The injuries we pick up when playing sports fall into two main classes. In contact sports, there are serious risks of broken bones, torn tendons or ligaments, or strains. The other less physical sports leave it to the players to damage themselves by repeating the same muscle movements excessively. So tennis, badminton and squash players find repetitive strain injury to their elbows. Runners damage their knees. Focussing on the muscle injuries, strains and tears always have the same pattern. You damage the tissue in the muscles or ligaments, and this produces inflammation. Pain, swelling and loss of function follow. For a professional athlete, being unable to turn out for the team or to play the next big tournament can have serious financial implications. Doctors who specialize in sports injuries are therefore employed by all the top teams in football, baseball and soccer. The plan is always to get the stars back on the field again as quickly as possible. Except this can be controversial because, sometimes, treatment is accelerated for a particular match rather than for the benefit of the player’s long-term career. Many top players have had their careers cut short by knee injuries when their teams owner’s were too ambitious for success.

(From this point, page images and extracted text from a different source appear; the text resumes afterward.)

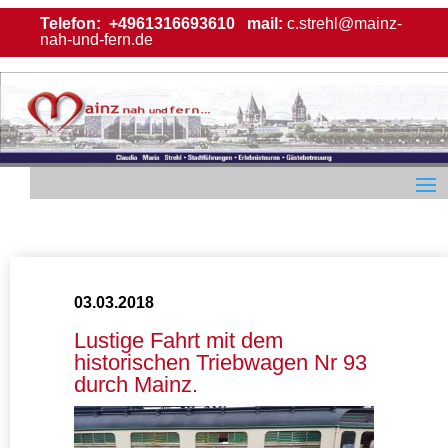
Telefon:
+4961316693610
mail:
c.strehl@mainz-
nah-und-fern.de
03.03.2018
Lustige Fahrt mit dem
historischen Triebwagen Nr 93
durch Mainz.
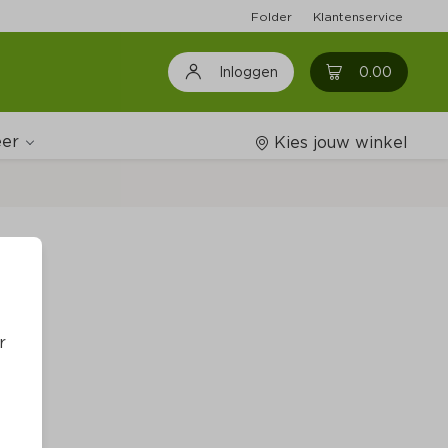
Folder
Klantenservice
0
0.00
Inloggen
er
Kies jouw winkel
Wijnshop
t
Boodschappenlijstjes
r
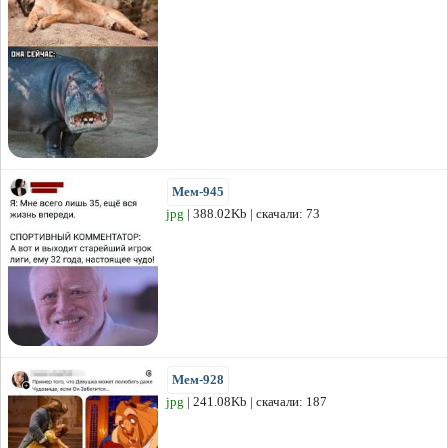
Мем-945
jpg
| 388.02Kb | скачали: 73
Мем-928
jpg
| 241.08Kb | скачали: 187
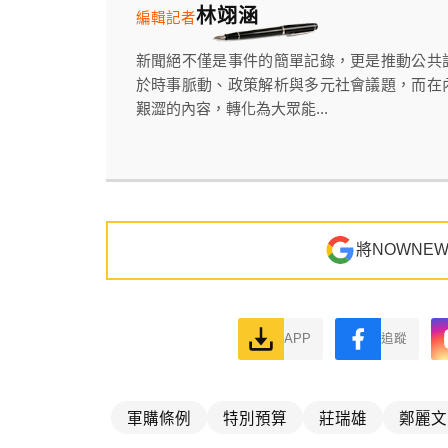
林翊涵
編輯記者
新聞絕不僅是事件的簡單記錄，更是推動公共
於時事脈動、政策解析與多元社會議題，而在
艱澀的內容，轉化為大眾能...
將NOWNE
APP
追蹤
軍購條例
特別預算
莊瑞雄
鄭麗文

The inflammation is actually the first stage in the healing process. It encourages the growth of scar tissue that binds the torn tissue back together again. Doctors interfere in this natural cycle. The problem is simple. The average cycle of inflammation lasts about five days but, sometimes, it can go on too long and this delays the resumption of training. Thus, the first response is rest during the one or two days following injury. Therapies vary. Pick from heat, cold, compression, elevation and, where money is no object, the use of expensive technology like hyperbaric chambers. Drugs can be used to dull the pain, reduce the inflammation and so speed up the healing process. If the player is finding the affected muscles tensing up, skelaxin is the standard response the relax the affected muscles.
It’s important to understand that painkillers, anti-inflammatories and muscle relaxants do not treat the injury itself. Their only effect is to make you more comfortable during the initial phase of the healing process. Assuming surgery is not indicated for a more serious injury, say to the knee, your body will (slowly) heal itself. Except, of course, where money, status or pride is involved, people will spend the money and invest the time to improve on the natural process. Although everyone should always wait before resuming training, the passion and commitment that makes good players into the best also drives them to take shortcuts. So, with the help of skelaxin during the resting phase, the player can slowly move on to stretching exercises and, initially, gentle exercise to regain mobility in the affected area. It’s best if no painkillers are used. Pain is a very useful warning you are trying too hard. There’s a serious risk you will aggravate the injury if you resume full training too early. Unless there’s a particular reason why you have to play, you should only move through the training regime at a safe pace. The risk of long-term damage and even longer layoffs is waiting to overtake you. In all this, you should be guided by your doctor and physical therapist. Assuming they are offering independent advice, they should guide you back to a long and successful playing career (whether as a professional or an amateur).